§ **Stored data**:
━━━
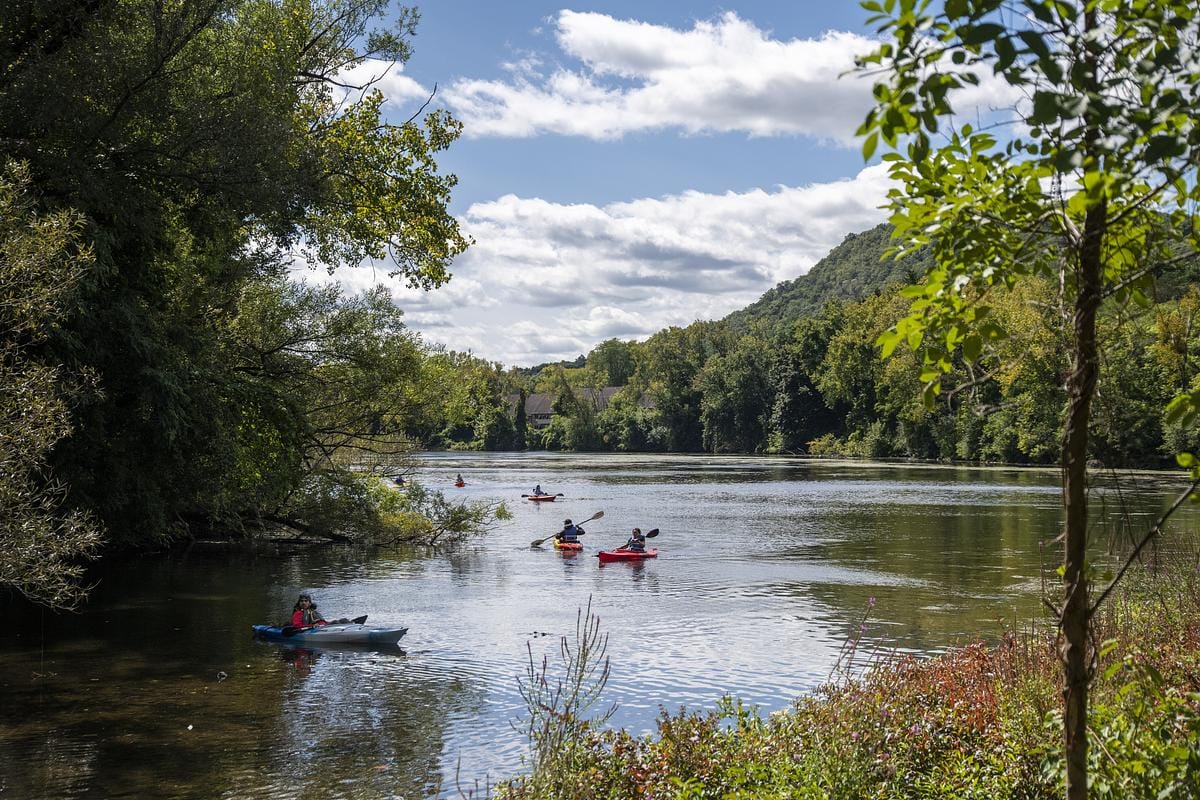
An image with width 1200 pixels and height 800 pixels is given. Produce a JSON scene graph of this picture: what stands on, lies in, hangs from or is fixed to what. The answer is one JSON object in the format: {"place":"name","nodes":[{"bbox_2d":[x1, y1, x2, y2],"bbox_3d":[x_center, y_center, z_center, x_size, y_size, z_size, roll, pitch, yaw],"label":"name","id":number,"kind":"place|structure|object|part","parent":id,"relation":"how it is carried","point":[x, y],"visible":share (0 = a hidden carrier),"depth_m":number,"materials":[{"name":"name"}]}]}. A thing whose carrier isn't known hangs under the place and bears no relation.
{"place":"outdoors","nodes":[
{"label":"outdoors","id":0,"kind":"place"},
{"bbox_2d":[325,55,433,107],"label":"cloud","id":1,"kind":"structure","parent":0,"point":[386,66],"materials":[{"name":"white"}]},
{"bbox_2d":[393,475,405,485],"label":"person","id":2,"kind":"object","parent":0,"point":[400,481],"visible":0.61,"depth_m":61.33},
{"bbox_2d":[509,386,638,427],"label":"building","id":3,"kind":"structure","parent":0,"point":[534,397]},
{"bbox_2d":[277,162,907,368],"label":"cloud","id":4,"kind":"structure","parent":0,"point":[618,220],"materials":[{"name":"white"}]},
{"bbox_2d":[0,448,1199,799],"label":"river","id":5,"kind":"structure","parent":0,"point":[607,570],"materials":[{"name":"liquid"}]},
{"bbox_2d":[251,620,408,646],"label":"blue kayak","id":6,"kind":"object","parent":5,"relation":"on","point":[273,630],"visible":0.75,"depth_m":18.45,"materials":[{"name":"blue plastic"}]},
{"bbox_2d":[288,594,324,630],"bbox_3d":[-3.206,2.509,18.873,0.956,0.941,0.807,0,-1,23],"label":"person","id":7,"kind":"object","parent":6,"relation":"in","point":[294,616],"visible":0.48,"depth_m":18.93},
{"bbox_2d":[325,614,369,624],"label":"paddle","id":8,"kind":"object","parent":7,"relation":"in","point":[358,619],"visible":0.52,"depth_m":19.06,"materials":[{"name":"black plastic"}]},
{"bbox_2d":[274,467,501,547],"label":"shrub","id":9,"kind":"object","parent":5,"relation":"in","point":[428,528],"visible":0.89,"depth_m":34.64,"materials":[{"name":"green plant"}]},
{"bbox_2d":[454,477,465,487],"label":"kayak","id":10,"kind":"object","parent":5,"relation":"on","point":[461,483],"visible":0.76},
{"bbox_2d":[523,493,559,501],"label":"kayak","id":11,"kind":"object","parent":5,"relation":"on","point":[548,497],"visible":0.63,"depth_m":54.70,"materials":[{"name":"red plastic"}]},
{"bbox_2d":[532,484,543,495],"bbox_3d":[-2.117,2.958,57.211,0.705,0.617,1.206,0,-1,-15],"label":"person","id":12,"kind":"object","parent":11,"relation":"in","point":[538,488],"visible":0.62,"depth_m":57.25},
{"bbox_2d":[552,537,583,551],"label":"kayak","id":13,"kind":"object","parent":5,"relation":"on","point":[578,546],"visible":0.6,"depth_m":32.12,"materials":[{"name":"orange plastic"}]},
{"bbox_2d":[558,519,584,542],"bbox_3d":[-0.617,2.518,32.486,0.589,0.723,0.902,0,-1,-2],"label":"person","id":14,"kind":"object","parent":13,"relation":"in","point":[567,528],"visible":0.57,"depth_m":32.44},
{"bbox_2d":[526,511,603,548],"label":"paddle","id":15,"kind":"object","parent":14,"relation":"in","point":[536,544],"visible":0.88,"depth_m":33.51,"materials":[{"name":"black plastic"}]},
{"bbox_2d":[595,547,657,562],"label":"red kayak","id":16,"kind":"object","parent":5,"relation":"on","point":[614,553],"visible":0.72,"depth_m":29.18,"materials":[{"name":"red plastic"}]},
{"bbox_2d":[623,527,646,552],"bbox_3d":[0.569,2.495,29.712,0.659,0.762,0.812,0,-1,12],"label":"person","id":17,"kind":"object","parent":16,"relation":"in","point":[642,539],"visible":0.55,"depth_m":29.72},
{"bbox_2d":[625,527,658,546],"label":"paddle","id":18,"kind":"object","parent":17,"relation":"in","point":[656,530],"visible":0.65,"depth_m":31.19,"materials":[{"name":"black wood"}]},
{"bbox_2d":[283,0,1065,360],"label":"sky","id":19,"kind":"structure","parent":0,"point":[367,73],"materials":[{"name":"blue"}]},
{"bbox_2d":[443,8,1017,144],"label":"cloud","id":20,"kind":"structure","parent":0,"point":[571,36],"materials":[{"name":"white"}]},
{"bbox_2d":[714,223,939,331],"label":"hill","id":21,"kind":"structure","parent":0,"point":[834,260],"materials":[{"name":"green plant"}]},
{"label":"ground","id":22,"kind":"structure","parent":0},
{"bbox_2d":[0,160,105,609],"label":"tree","id":23,"kind":"object","parent":22,"relation":"on","point":[62,420],"visible":0.99,"depth_m":15.34,"materials":[{"name":"plant"}]},
{"bbox_2d":[0,0,480,569],"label":"large tree","id":24,"kind":"object","parent":22,"relation":"on","point":[306,73],"visible":0.98,"depth_m":27.60,"materials":[{"name":"green plant"}]},
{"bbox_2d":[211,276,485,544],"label":"tree","id":25,"kind":"object","parent":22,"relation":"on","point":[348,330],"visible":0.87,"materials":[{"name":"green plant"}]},
{"bbox_2d":[513,389,527,451],"label":"tree","id":26,"kind":"object","parent":22,"relation":"on","point":[520,411],"visible":0.77,"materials":[{"name":"plant"}]},
{"bbox_2d":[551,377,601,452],"label":"tree","id":27,"kind":"object","parent":22,"relation":"on","point":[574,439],"visible":0.88,"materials":[{"name":"green plant"}]},
{"bbox_2d":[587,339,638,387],"label":"tree","id":28,"kind":"object","parent":22,"relation":"on","point":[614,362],"visible":0.69,"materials":[{"name":"green plant"}]},
{"bbox_2d":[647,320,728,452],"label":"tree","id":29,"kind":"object","parent":22,"relation":"on","point":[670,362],"visible":0.88,"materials":[{"name":"green plant"}]},
{"bbox_2d":[389,248,1199,466],"label":"tree line","id":30,"kind":"object","parent":22,"relation":"on","point":[881,306],"visible":0.58,"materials":[{"name":"green plant"}]},
{"bbox_2d":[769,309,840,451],"label":"tree","id":31,"kind":"object","parent":22,"relation":"on","point":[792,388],"visible":0.76,"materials":[{"name":"green plant"}]},
{"bbox_2d":[489,555,1199,799],"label":"grassy bank","id":32,"kind":"structure","parent":22,"relation":"on","point":[1198,784],"depth_m":8.11,"materials":[{"name":"green plant"}]},
{"bbox_2d":[516,600,614,789],"bbox_3d":[-0.187,1.674,8.591,0.575,1.337,0.732,0,-1,-2],"label":"tall weed","id":33,"kind":"object","parent":32,"relation":"on","point":[548,724],"visible":0.93,"depth_m":8.59,"materials":[{"name":"green plant"}]},
{"bbox_2d":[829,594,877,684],"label":"pink flower","id":34,"kind":"object","parent":32,"relation":"on","point":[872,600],"visible":0.79,"depth_m":11.45,"materials":[{"name":"plant"}]},
{"bbox_2d":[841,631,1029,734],"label":"red shrub","id":35,"kind":"object","parent":32,"relation":"on","point":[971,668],"visible":0.55,"depth_m":9.54,"materials":[{"name":"plant"}]},
{"bbox_2d":[843,0,1199,799],"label":"tree","id":36,"kind":"object","parent":32,"relation":"on","point":[1067,721],"visible":1,"depth_m":5.59,"materials":[{"name":"green plant"}]},
{"label":"tree trunk","id":37,"kind":"part","parent":36,"relation":"part of","materials":[{"name":"brown"}]}
]}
━━━
§ **Task item**:
Copy every record exactly, but skip the pictures.

§ **Solution**:
An image with width 1200 pixels and height 800 pixels is given. Produce a JSON scene graph of this picture: what stands on, lies in, hangs from or is fixed to what. The answer is one JSON object in the format: {"place":"name","nodes":[{"bbox_2d":[x1, y1, x2, y2],"bbox_3d":[x_center, y_center, z_center, x_size, y_size, z_size, roll, pitch, yaw],"label":"name","id":number,"kind":"place|structure|object|part","parent":id,"relation":"how it is carried","point":[x, y],"visible":share (0 = a hidden carrier),"depth_m":number,"materials":[{"name":"name"}]}]}. A thing whose carrier isn't known hangs under the place and bears no relation.
{"place":"outdoors","nodes":[
{"label":"outdoors","id":0,"kind":"place"},
{"bbox_2d":[325,55,433,107],"label":"cloud","id":1,"kind":"structure","parent":0,"point":[386,66],"materials":[{"name":"white"}]},
{"bbox_2d":[393,475,405,485],"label":"person","id":2,"kind":"object","parent":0,"point":[400,481],"visible":0.61,"depth_m":61.33},
{"bbox_2d":[509,386,638,427],"label":"building","id":3,"kind":"structure","parent":0,"point":[534,397]},
{"bbox_2d":[277,162,907,368],"label":"cloud","id":4,"kind":"structure","parent":0,"point":[618,220],"materials":[{"name":"white"}]},
{"bbox_2d":[0,448,1199,799],"label":"river","id":5,"kind":"structure","parent":0,"point":[607,570],"materials":[{"name":"liquid"}]},
{"bbox_2d":[251,620,408,646],"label":"blue kayak","id":6,"kind":"object","parent":5,"relation":"on","point":[273,630],"visible":0.75,"depth_m":18.45,"materials":[{"name":"blue plastic"}]},
{"bbox_2d":[288,594,324,630],"bbox_3d":[-3.206,2.509,18.873,0.956,0.941,0.807,0,-1,23],"label":"person","id":7,"kind":"object","parent":6,"relation":"in","point":[294,616],"visible":0.48,"depth_m":18.93},
{"bbox_2d":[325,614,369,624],"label":"paddle","id":8,"kind":"object","parent":7,"relation":"in","point":[358,619],"visible":0.52,"depth_m":19.06,"materials":[{"name":"black plastic"}]},
{"bbox_2d":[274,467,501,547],"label":"shrub","id":9,"kind":"object","parent":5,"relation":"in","point":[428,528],"visible":0.89,"depth_m":34.64,"materials":[{"name":"green plant"}]},
{"bbox_2d":[454,477,465,487],"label":"kayak","id":10,"kind":"object","parent":5,"relation":"on","point":[461,483],"visible":0.76},
{"bbox_2d":[523,493,559,501],"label":"kayak","id":11,"kind":"object","parent":5,"relation":"on","point":[548,497],"visible":0.63,"depth_m":54.70,"materials":[{"name":"red plastic"}]},
{"bbox_2d":[532,484,543,495],"bbox_3d":[-2.117,2.958,57.211,0.705,0.617,1.206,0,-1,-15],"label":"person","id":12,"kind":"object","parent":11,"relation":"in","point":[538,488],"visible":0.62,"depth_m":57.25},
{"bbox_2d":[552,537,583,551],"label":"kayak","id":13,"kind":"object","parent":5,"relation":"on","point":[578,546],"visible":0.6,"depth_m":32.12,"materials":[{"name":"orange plastic"}]},
{"bbox_2d":[558,519,584,542],"bbox_3d":[-0.617,2.518,32.486,0.589,0.723,0.902,0,-1,-2],"label":"person","id":14,"kind":"object","parent":13,"relation":"in","point":[567,528],"visible":0.57,"depth_m":32.44},
{"bbox_2d":[526,511,603,548],"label":"paddle","id":15,"kind":"object","parent":14,"relation":"in","point":[536,544],"visible":0.88,"depth_m":33.51,"materials":[{"name":"black plastic"}]},
{"bbox_2d":[595,547,657,562],"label":"red kayak","id":16,"kind":"object","parent":5,"relation":"on","point":[614,553],"visible":0.72,"depth_m":29.18,"materials":[{"name":"red plastic"}]},
{"bbox_2d":[623,527,646,552],"bbox_3d":[0.569,2.495,29.712,0.659,0.762,0.812,0,-1,12],"label":"person","id":17,"kind":"object","parent":16,"relation":"in","point":[642,539],"visible":0.55,"depth_m":29.72},
{"bbox_2d":[625,527,658,546],"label":"paddle","id":18,"kind":"object","parent":17,"relation":"in","point":[656,530],"visible":0.65,"depth_m":31.19,"materials":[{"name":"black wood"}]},
{"bbox_2d":[283,0,1065,360],"label":"sky","id":19,"kind":"structure","parent":0,"point":[367,73],"materials":[{"name":"blue"}]},
{"bbox_2d":[443,8,1017,144],"label":"cloud","id":20,"kind":"structure","parent":0,"point":[571,36],"materials":[{"name":"white"}]},
{"bbox_2d":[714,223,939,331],"label":"hill","id":21,"kind":"structure","parent":0,"point":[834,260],"materials":[{"name":"green plant"}]},
{"label":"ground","id":22,"kind":"structure","parent":0},
{"bbox_2d":[0,160,105,609],"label":"tree","id":23,"kind":"object","parent":22,"relation":"on","point":[62,420],"visible":0.99,"depth_m":15.34,"materials":[{"name":"plant"}]},
{"bbox_2d":[0,0,480,569],"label":"large tree","id":24,"kind":"object","parent":22,"relation":"on","point":[306,73],"visible":0.98,"depth_m":27.60,"materials":[{"name":"green plant"}]},
{"bbox_2d":[211,276,485,544],"label":"tree","id":25,"kind":"object","parent":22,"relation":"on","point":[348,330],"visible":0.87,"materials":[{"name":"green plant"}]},
{"bbox_2d":[513,389,527,451],"label":"tree","id":26,"kind":"object","parent":22,"relation":"on","point":[520,411],"visible":0.77,"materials":[{"name":"plant"}]},
{"bbox_2d":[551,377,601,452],"label":"tree","id":27,"kind":"object","parent":22,"relation":"on","point":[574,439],"visible":0.88,"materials":[{"name":"green plant"}]},
{"bbox_2d":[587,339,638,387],"label":"tree","id":28,"kind":"object","parent":22,"relation":"on","point":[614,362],"visible":0.69,"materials":[{"name":"green plant"}]},
{"bbox_2d":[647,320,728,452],"label":"tree","id":29,"kind":"object","parent":22,"relation":"on","point":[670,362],"visible":0.88,"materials":[{"name":"green plant"}]},
{"bbox_2d":[389,248,1199,466],"label":"tree line","id":30,"kind":"object","parent":22,"relation":"on","point":[881,306],"visible":0.58,"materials":[{"name":"green plant"}]},
{"bbox_2d":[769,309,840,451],"label":"tree","id":31,"kind":"object","parent":22,"relation":"on","point":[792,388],"visible":0.76,"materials":[{"name":"green plant"}]},
{"bbox_2d":[489,555,1199,799],"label":"grassy bank","id":32,"kind":"structure","parent":22,"relation":"on","point":[1198,784],"depth_m":8.11,"materials":[{"name":"green plant"}]},
{"bbox_2d":[516,600,614,789],"bbox_3d":[-0.187,1.674,8.591,0.575,1.337,0.732,0,-1,-2],"label":"tall weed","id":33,"kind":"object","parent":32,"relation":"on","point":[548,724],"visible":0.93,"depth_m":8.59,"materials":[{"name":"green plant"}]},
{"bbox_2d":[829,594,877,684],"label":"pink flower","id":34,"kind":"object","parent":32,"relation":"on","point":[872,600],"visible":0.79,"depth_m":11.45,"materials":[{"name":"plant"}]},
{"bbox_2d":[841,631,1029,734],"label":"red shrub","id":35,"kind":"object","parent":32,"relation":"on","point":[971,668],"visible":0.55,"depth_m":9.54,"materials":[{"name":"plant"}]},
{"bbox_2d":[843,0,1199,799],"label":"tree","id":36,"kind":"object","parent":32,"relation":"on","point":[1067,721],"visible":1,"depth_m":5.59,"materials":[{"name":"green plant"}]},
{"label":"tree trunk","id":37,"kind":"part","parent":36,"relation":"part of","materials":[{"name":"brown"}]}
]}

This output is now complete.